I'm becoming more and more hormonal and emotional, unlike in my other pregnancies. I think I was pretty normal in those, and Bill always said I was. This time is different. I get in such odd moods! My back deck is now an empty nester. My beautiful bird family, with the mommy bird I'd chat with each day, the devoted daddy bird who was always around to help out, and the adorable baby birds, are all gone. I knew it would happen soon, as the other day the babies looked ready to get out of the nest and like they weren't fitting so well, and the mommy bird had to perch on the side of the nest, but still...I feel sad when I go out in the mornings, look up ready to smile, and then see the empty nest. It's been two days without seeing any of the birds now.
I also have a terrible compulsion to go buy Katie EVERYTHING. Seriously, I was in the toy department yesterday by myself and wanted to fill the cart with everything I knew she'd like. Just like at the pet store - Katie LOVES the guinea pigs. She giggles and points and loves just to watch them eat. While watching her today being so adorable and happy, I felt the need to buy her a pet to make her happier. What? The LAST thing I want is something else to go on my chore list and need to take care of while sick! I don't want ANY more pets for a good while. But these hormones take over sometimes and make me think the weirdest things! I never dealt with this before, it feels so bizarre.

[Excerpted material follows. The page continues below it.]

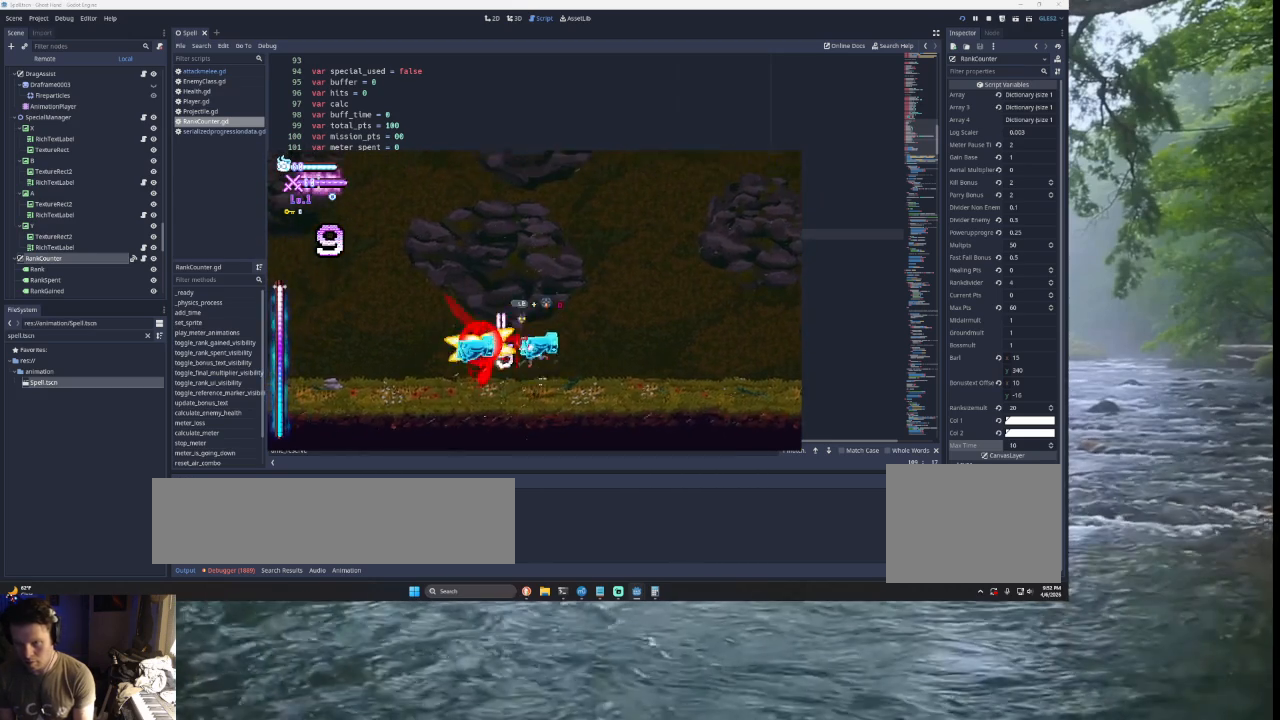
{"buttons": [], "left_stick": "right", "right_stick": "center", "events": []}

I also think I have Sophie's mentality. I keep bugging to go on walks every day. I want to walk around town. When we're walking, Bill has to take over the stroller and I use Sophie to pull me along because I can't actually handle the whole walk with my tailbone hurting, needing to throw up, and sciatic acting up. So then we'll go home and two hours later, I'm looking out the window again over Sophie and wanting to go for a walk! How odd! It's not that I want exercise, because my body seems to hate it right now. It's not that I just want to be outside, because sitting on my porch for 20 minutes wasn't much fun and I went inside to go do other things. But the idea of going for a walk is still very enticing...until we're actually doing it.

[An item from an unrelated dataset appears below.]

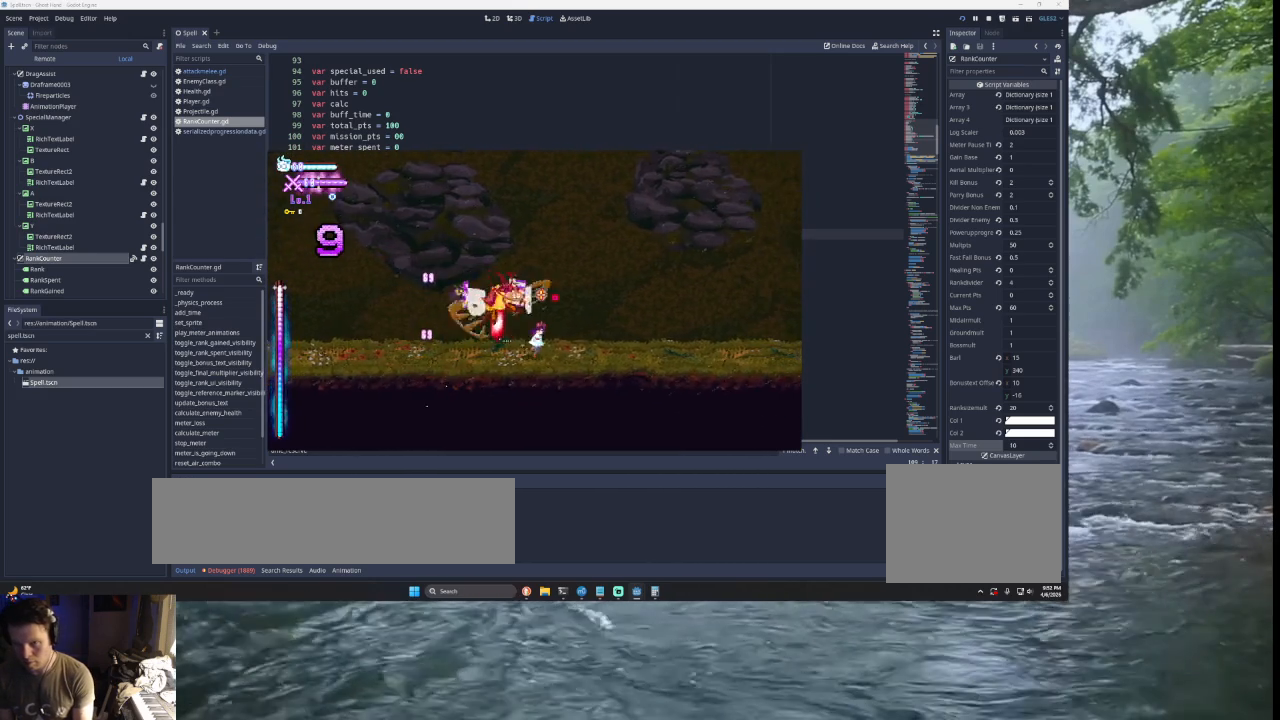
{"buttons": [], "left_stick": "right", "right_stick": "center", "events": []}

Maybe it's just lack of sleep. I get up at least twice a night to pee, and then my body tells me that I'm awake now and don't need more sleep. It takes me a good half hour of convincing it to go back to sleep. By the time the sun comes up by 6 to convince my body further that it must be midday by now, I usually give up and just lay there. So maybe it's less hormones, more from sleep crazed.

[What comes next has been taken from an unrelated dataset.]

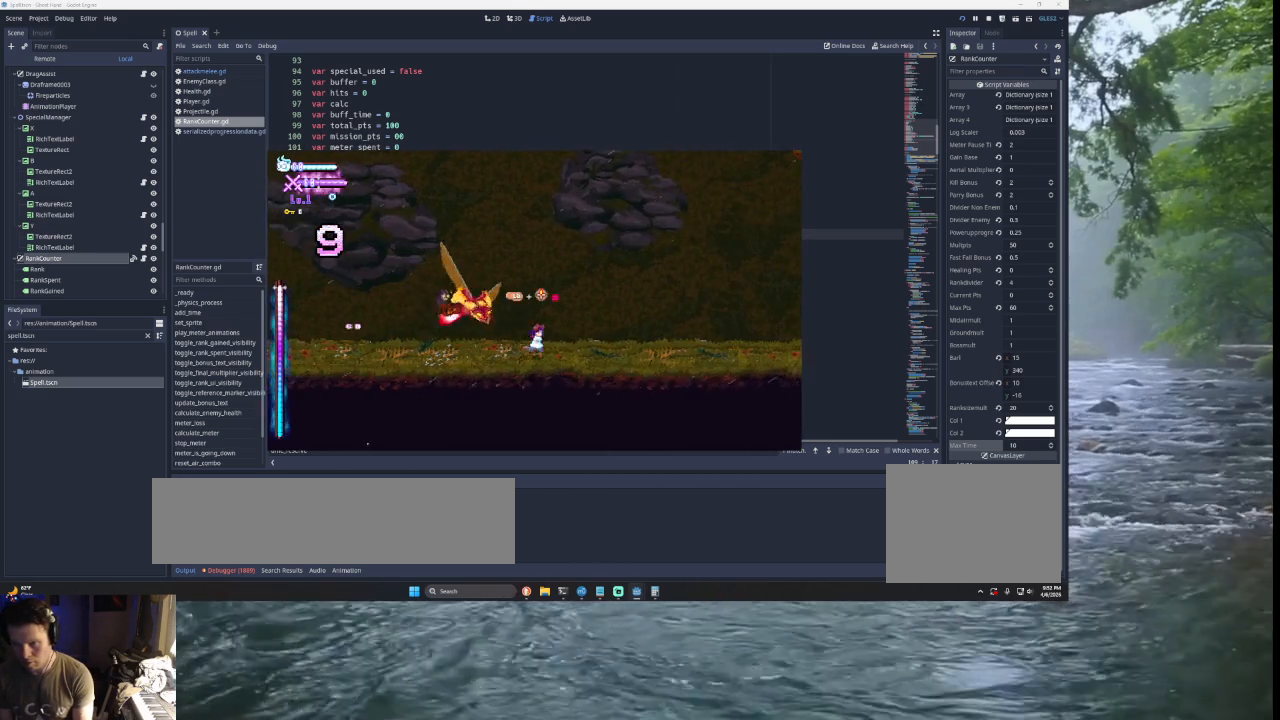
{"buttons": [], "left_stick": "right", "right_stick": "center", "events": [[267, "left_stick", "left"], [300, "L2", "down"], [300, "TRIANGLE", "down"], [367, "SQUARE", "down"], [433, "L2", "up"], [433, "left_stick", "right"], [500, "SQUARE", "up"], [500, "TRIANGLE", "up"]]}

However, with all of this and more, I couldn't be more excited about this pregnancy. I'm pretty sure I get more excited every day, even with my symptoms growing. I'm convinced that there's nothing quite so exciting as pregnancy. There's so many dreams and plans and excitement, so much curiosity and eagerness. I can't believe how fast first trimester went by, and I have no idea where May went. The fact that it's almost gone is absolutely mind boggling, and a little frightening. I mean, where on earth did it go?? It feels like it JUST turned May! I'm not ready for June yet!
I am ready for my appointment though. Three more days, almost two more until i get booked in and get more reassurance on baby. I wish I knew which midwife was going to be on that day, because I know some are really good at finding heartbeats and some are less good...but I'm hoping that if I plead enough, they'll give me an ultrasound if they don't hear a heartbeat. In fact, I'm pretty sure if they'd deny me, I'd go straight to my doctor, who really doesn't deny me anything. So either way, I feel pretty okay about it, as I don't have any bad feelings. This baby seems to be really interested in making sure I know it's in there and it's healthy with all the crazy, rough symptoms it sends me all day. I'm okay with them, I much rather have them than to have a lack of them! Perhaps my body knew that I'd be worried this week and decided that it better up the sickness to give me some reassurance! lol
Edit: I feel kind of stupid. The last week or so, I have NOT been able to find my fundal height, which worried me. I kept trying in the morning and I couldn't feel it like before. Of course, then I starting thinking that maybe it wasn't right before and I wasn't feeling my uterus all that week. Turns out, I'm just way behind in this pregnancy mentally. I just looked at a diagram where my uterus should be at 12 weeks. I felt right there and yep, I can feel my uterus VERY clearly. I've been trying to find it about two inches lower than it now is. For some reason (again, lack of sleep?) I was thinking I should be able to find it where I found it before - well over 3 weeks ago! Yep, my uterus has definitely grown and I can definitely feel my fundal line clearly. Just didn't expect it to be quite that big yet, but the diagram clearly showed that I should have!
Edit 2: This morning I tried to feel it again, and feel even stupider. The entire bulge of my belly in the morning is my uterus. I could clearly feel the entire thing pushing out. How did I not see this before to know where it was?? It's not easy to lose your fundal line!